What is required |
Check every line of the material below for the string "Marie", and return the ones that have it.

*** Opening of Extracted information ***

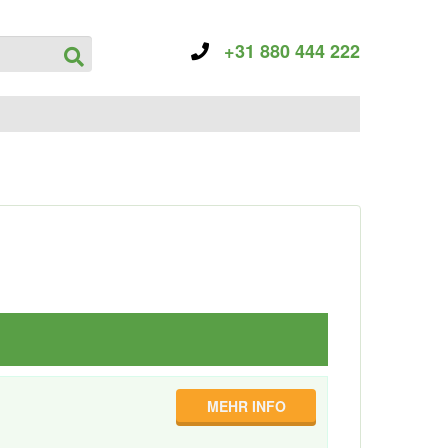
+31 880 444 222
MEHR INFO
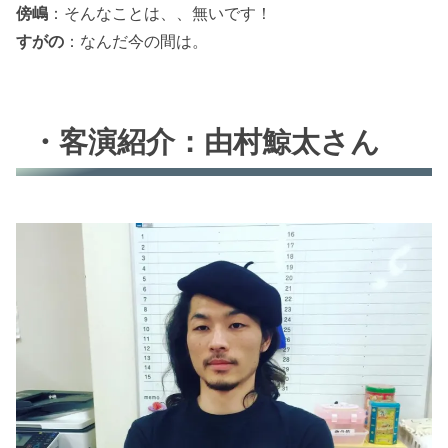
傍嶋
：そんなことは、、無いです！
すがの
：なんだ今の間は。
・客演紹介：由村鯨太さん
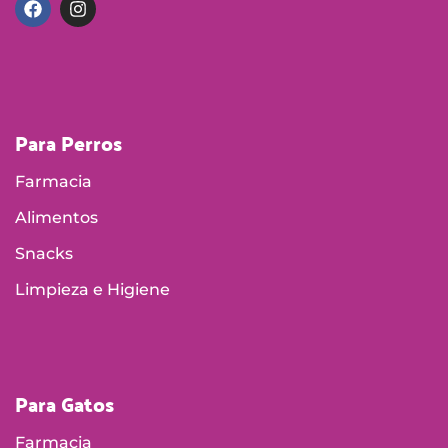
Para Perros
Farmacia
Alimentos
Snacks
Limpieza e Higiene
Para Gatos
Farmacia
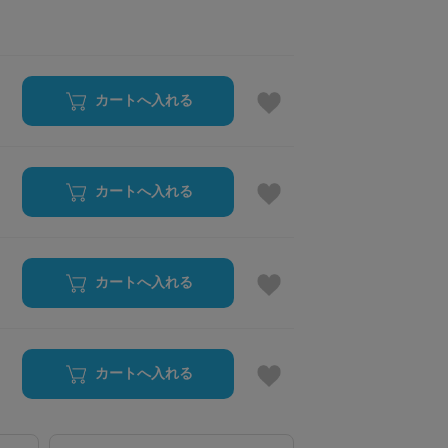
カートへ入れる
カートへ入れる
カートへ入れる
カートへ入れる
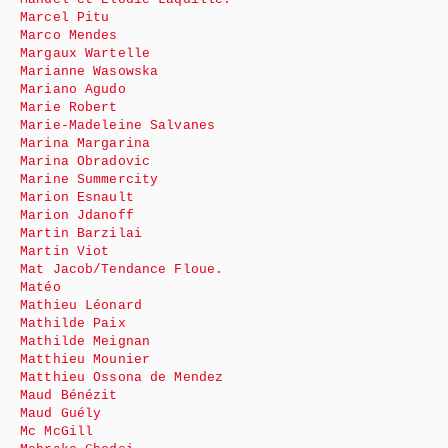
Marcel Pitu
Marco Mendes
Margaux Wartelle
Marianne Wasowska
Mariano Agudo
Marie Robert
Marie-Madeleine Salvanes
Marina Margarina
Marina Obradovic
Marine Summercity
Marion Esnault
Marion Jdanoff
Martin Barzilai
Martin Viot
Mat Jacob/Tendance Floue.
Matéo
Mathieu Léonard
Mathilde Paix
Mathilde Meignan
Matthieu Mounier
Matthieu Ossona de Mendez
Maud Bénézit
Maud Guély
Mc McGill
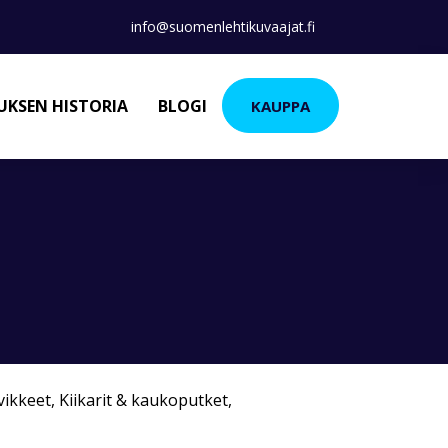
info@suomenlehtikuvaajat.fi
KSEN HISTORIA
BLOGI
KAUPPA
vikkeet
,
Kiikarit & kaukoputket
,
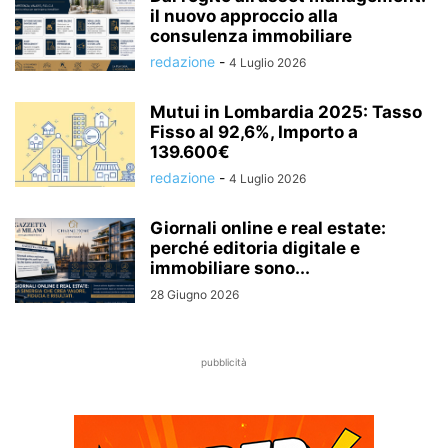
il nuovo approccio alla
consulenza immobiliare
redazione
-
4 Luglio 2026
Mutui in Lombardia 2025: Tasso
Fisso al 92,6%, Importo a
139.600€
redazione
-
4 Luglio 2026
Giornali online e real estate:
perché editoria digitale e
immobiliare sono...
28 Giugno 2026
pubblicità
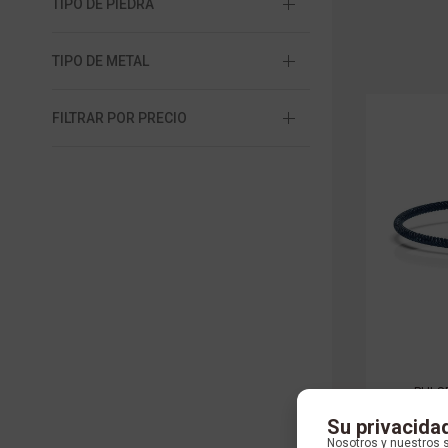
TIPO DE PIEDRA
TIPO DE METAL
FILTRAR POR PRECIO
PULS
Su privacida
Nosotros y nuestros 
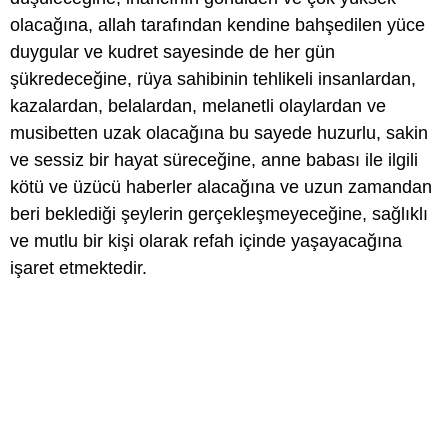
olacağına, allah tarafından kendine bahşedilen yüce
duygular ve kudret sayesinde de her gün
şükredeceğine, rüya sahibinin tehlikeli insanlardan,
kazalardan, belalardan, melanetli olaylardan ve
musibetten uzak olacağına bu sayede huzurlu, sakin
ve sessiz bir hayat süreceğine, anne babası ile ilgili
kötü ve üzücü haberler alacağına ve uzun zamandan
beri beklediği şeylerin gerçekleşmeyeceğine, sağlıklı
ve mutlu bir kişi olarak refah içinde yaşayacağına
işaret etmektedir.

*** Close of Extracted information ***

Response to the exercise |
Marie Robert
Marie-Madeleine Salvanes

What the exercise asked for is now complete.